I hesitate. The scalpel sits in my lap. My body aches in ways I’ve been trying to ignore—the cuts on my arms, the bruises on my ribs, the puncture wounds where they inserted the needles over and over again.

Selene’s hand hovers between us. Open. Waiting.

I extend my arm.

Her touch is gentle as she examines the cuts, the puncture marks, the half-healed wounds that mottle my skin from wrist to shoulder. Professional, somehow.

“These need to be cleaned properly.” She traces one of the deeper cuts without pressing on it. “I can do that, if you’ll let me. There’s also a healer here—dragon, unfortunately—but he’s good. Annoying, but good.”

“No dragons.” The words come out harder than I intended. “I don’t want—I can’t?—”

“Just me, then.” Selene releases my arm. “I’ll get the supplies.”
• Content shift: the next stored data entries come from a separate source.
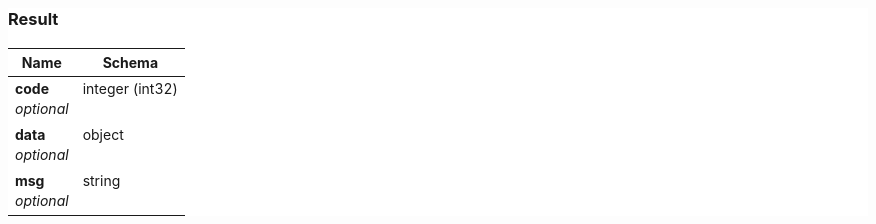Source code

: 
<a name="result"></a>
### Result

|Name|Schema|
|---|---|
|**code**  <br>*optional*|integer (int32)|
|**data**  <br>*optional*|object|
|**msg**  <br>*optional*|string|





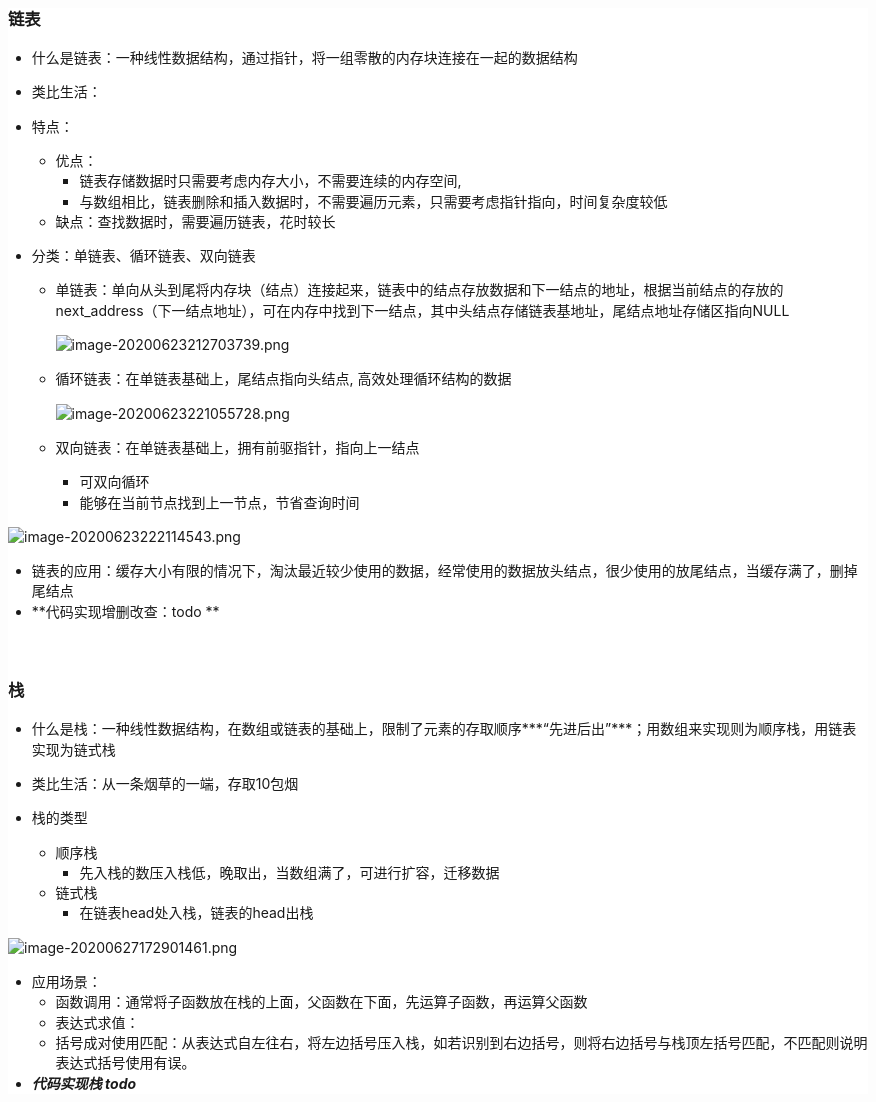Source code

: 

### 链表

- 什么是链表：一种线性数据结构，通过指针，将一组零散的内存块连接在一起的数据结构

- 类比生活：

- 特点：

  - 优点：
    - 链表存储数据时只需要考虑内存大小，不需要连续的内存空间,
    - 与数组相比，链表删除和插入数据时，不需要遍历元素，只需要考虑指针指向，时间复杂度较低
  - 缺点：查找数据时，需要遍历链表，花时较长

- 分类：单链表、循环链表、双向链表

  - 单链表：单向从头到尾将内存块（结点）连接起来，链表中的结点存放数据和下一结点的地址，根据当前结点的存放的next_address（下一结点地址），可在内存中找到下一结点，其中头结点存储链表基地址，尾结点地址存储区指向NULL

    ![image-20200623212703739.png](https://github.com/Wuboling/Picture/blob/main/typora-user-images/typora-user-images-windowns/image-20200623212703739.png?raw=true)

    

  - 循环链表：在单链表基础上，尾结点指向头结点, 高效处理循环结构的数据

    ![image-20200623221055728.png](https://github.com/Wuboling/Picture/blob/main/typora-user-images/typora-user-images-windowns/image-20200623221055728.png?raw=true)

  - 双向链表：在单链表基础上，拥有前驱指针，指向上一结点

    - 可双向循环
    - 能够在当前节点找到上一节点，节省查询时间

![image-20200623222114543.png](https://github.com/Wuboling/Picture/blob/main/typora-user-images/typora-user-images-windowns/image-20200623222114543.png?raw=true)



- 链表的应用：缓存大小有限的情况下，淘汰最近较少使用的数据，经常使用的数据放头结点，很少使用的放尾结点，当缓存满了，删掉尾结点
- **代码实现增删改查：todo ** 

​		

### 栈

- 什么是栈：一种线性数据结构，在数组或链表的基础上，限制了元素的存取顺序***“先进后出”***；用数组来实现则为顺序栈，用链表实现为链式栈

- 类比生活：从一条烟草的一端，存取10包烟
- 栈的类型
  - 顺序栈
    - 先入栈的数压入栈低，晚取出，当数组满了，可进行扩容，迁移数据
  - 链式栈
    - 在链表head处入栈，链表的head出栈

![image-20200627172901461.png](https://github.com/Wuboling/Picture/blob/main/typora-user-images/typora-user-images-windowns/image-20200627172901461.png?raw=true)

- 应用场景：
  - 函数调用：通常将子函数放在栈的上面，父函数在下面，先运算子函数，再运算父函数
  - 表达式求值：
  - 括号成对使用匹配：从表达式自左往右，将左边括号压入栈，如若识别到右边括号，则将右边括号与栈顶左括号匹配，不匹配则说明表达式括号使用有误。
- ***代码实现栈 todo***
She moves to the medical table, gathering cloths and bottles with efficient motions. The firelight catches the edges of a mark on her chest—visible above the neckline of her shirt. Swirling patterns that almost seem to move.

A brand? Like the ones they?—

“It’s a claiming mark.” Selene catches me looking and touches the pattern absently. “Different from what they did to you. This one was... chosen.”

The meaning escapes me. I’m too exhausted to chase it. My head is spinning, fatigue pulling at the edges of my consciousness.

Selene returns with her supplies and begins cleaning my wounds. The antiseptic burns. I welcome the pain—it’s sharp, clarifying, real.

“The red-haired one.” The question escapes before I can stop it. “Rurik. Why won’t he leave?”

Selene’s movements still for a moment. When she looks up, her smile holds meaning I can’t read.

“That’s... complicated.” She resumes her work, dabbing at a particularly deep cut. “And probably not what you want to hear right now.”

“Tell me anyway.” I need to know. Need to understand why that dragon sat on the ground and let me threaten him. Why he offered his face for stabbing. Why he’s outside the door right now, waiting.

Selene finishes bandaging my arm before she answers.

“Dragons have... instincts.” She chooses her words carefully. “When they encounter certain people, those instincts get very loud. Very insistent.” She pauses. “Rurik’s instincts are apparently screaming at him about you.”

“Screaming what?”

“That you’re important. That you need to be protected.” A rueful twist of her lips. “That you belong to him.”

Ice floods my veins. “I don’t belong to anyone.”